Mar_1:19. καὶ αὐτούς ] et ipsos in nave, likewise in the ship. It does not belong to καταρτίζοντας (the usual view, in which there is assumed an imperfect comparison, which contemplates only the fishers’ occupation generally, comp. on Mat_15:3), but merely to ἐν τῷ πλοίῳ , so that καταρτ . κ . τ . λ . then subjoins a further circumstance. The former explanation in the sense assigned to it would only be possible, if ἀμφιβάλλ ., in Mar_1:16, and καταρτ . were included under one more general idea.

Mar_1:20. μετὰ τ . μισθωτ .] peculiar to Mark.

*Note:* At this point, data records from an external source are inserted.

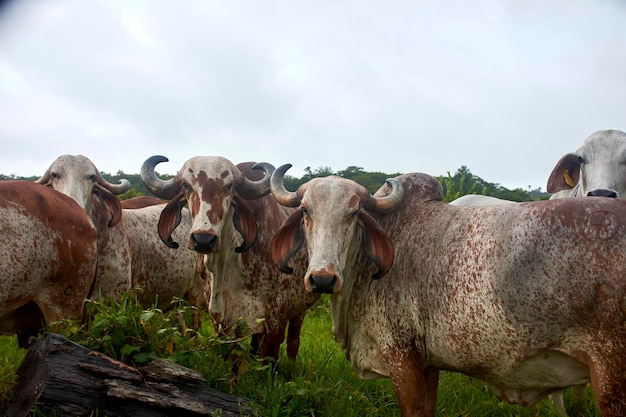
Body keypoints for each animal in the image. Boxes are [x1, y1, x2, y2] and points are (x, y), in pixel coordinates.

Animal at [140, 154, 320, 360]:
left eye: (229, 186)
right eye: (186, 185)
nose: (203, 239)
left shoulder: (276, 318)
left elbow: (270, 358)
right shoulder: (222, 321)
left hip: (299, 310)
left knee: (293, 342)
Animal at [270, 163, 624, 416]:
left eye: (354, 213)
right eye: (305, 211)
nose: (323, 279)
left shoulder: (402, 356)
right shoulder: (428, 364)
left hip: (610, 378)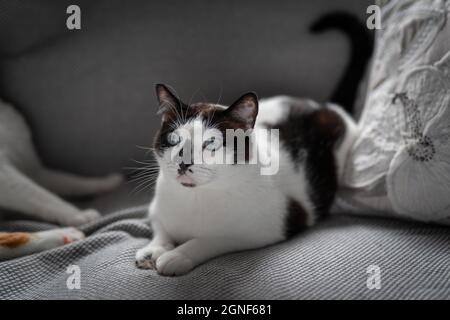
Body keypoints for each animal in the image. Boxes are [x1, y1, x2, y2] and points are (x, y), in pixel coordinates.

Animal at [134, 13, 372, 276]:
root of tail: (325, 105)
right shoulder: (156, 210)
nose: (184, 163)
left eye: (211, 142)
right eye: (174, 139)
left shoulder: (261, 229)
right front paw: (154, 250)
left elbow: (210, 239)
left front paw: (177, 255)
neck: (195, 197)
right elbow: (161, 229)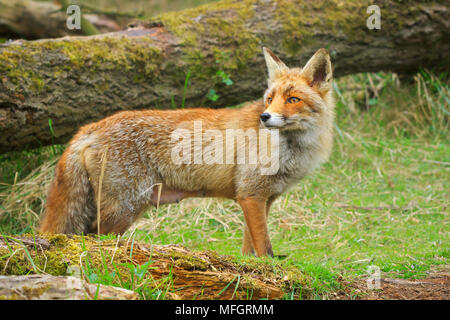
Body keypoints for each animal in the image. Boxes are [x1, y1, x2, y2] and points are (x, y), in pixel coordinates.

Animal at [39, 48, 334, 258]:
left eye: (293, 99)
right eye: (270, 99)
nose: (264, 117)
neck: (291, 150)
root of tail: (89, 127)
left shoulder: (262, 198)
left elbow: (250, 247)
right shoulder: (250, 194)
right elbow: (264, 246)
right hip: (126, 207)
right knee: (91, 236)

Any special purpose for this accuracy of detail is not apparent. It is an arbitrary supposition that it is intended to explain how the sons might leave their father without undutifulness (Paulus, Kuinoel, de Wette, Bleek, and others), in reference to which de Wette charges Mark with taking away from their resolution its nobleness.[55] It may, moreover, be inferred, that Zebedee carried on his business not altogether on a small scale, and perhaps was not without means. Comp. Mar_16:1; Luk_8:3; Joh_19:27; Only no comparison with the “poverty of Peter” (Hilgenfeld) is to be imported.

[54] Comp. Weizsäcker, p. 364. But the teaching begins with the announcement of the kingdom, which has as its presupposition the Messianic self-consciousness (Weizsäcker, p. 425). Without reason Schenkel maintains, p. 370, that Jesus could not at all have regarded Himself at the beginning of His work as the Messiah. He might do so, without sharing the political Messianic hopes. See Schleiermacher, L. J. p. 250 f.; Keim, Geschichtl. Chr. p. 44 f. But the view which makes the beginning of the teaching and miracle-working even precede the baptism (Schleiermacher) has absolutely no foundation in the N. T., not even in the history of the marriage feast at Cana. Nor yet can it be maintained, with Keim (p. 84), that the conviction of being the Messiah gained strength in Jesus gradually from His first emergence up to the decisiveness, which first makes itself manifest at Matthew 11, where He announces the present kingdom, no longer merely that which is approaching. For the approaching kingdom is throughout—only according to a relative conception of time—from the beginning onward to Luk_21:31 to be taken in an eschatological reference; and it presupposes, therefore, a Messianic self-certainty in the Son of man, who with this announcement takes up the preaching of the Baptist.

[55] With greater truth, because more naturally, it might be said that that trait places in so much stronger a light the resignation of those who were called, seeing that they forsook a business so successfully prosecuted. Comp. Ewald, p. 192. We may more surely affirm that it is just a mere feature of the detailed description peculiar to Mark. Comp. Weiss, l.c. p. 652.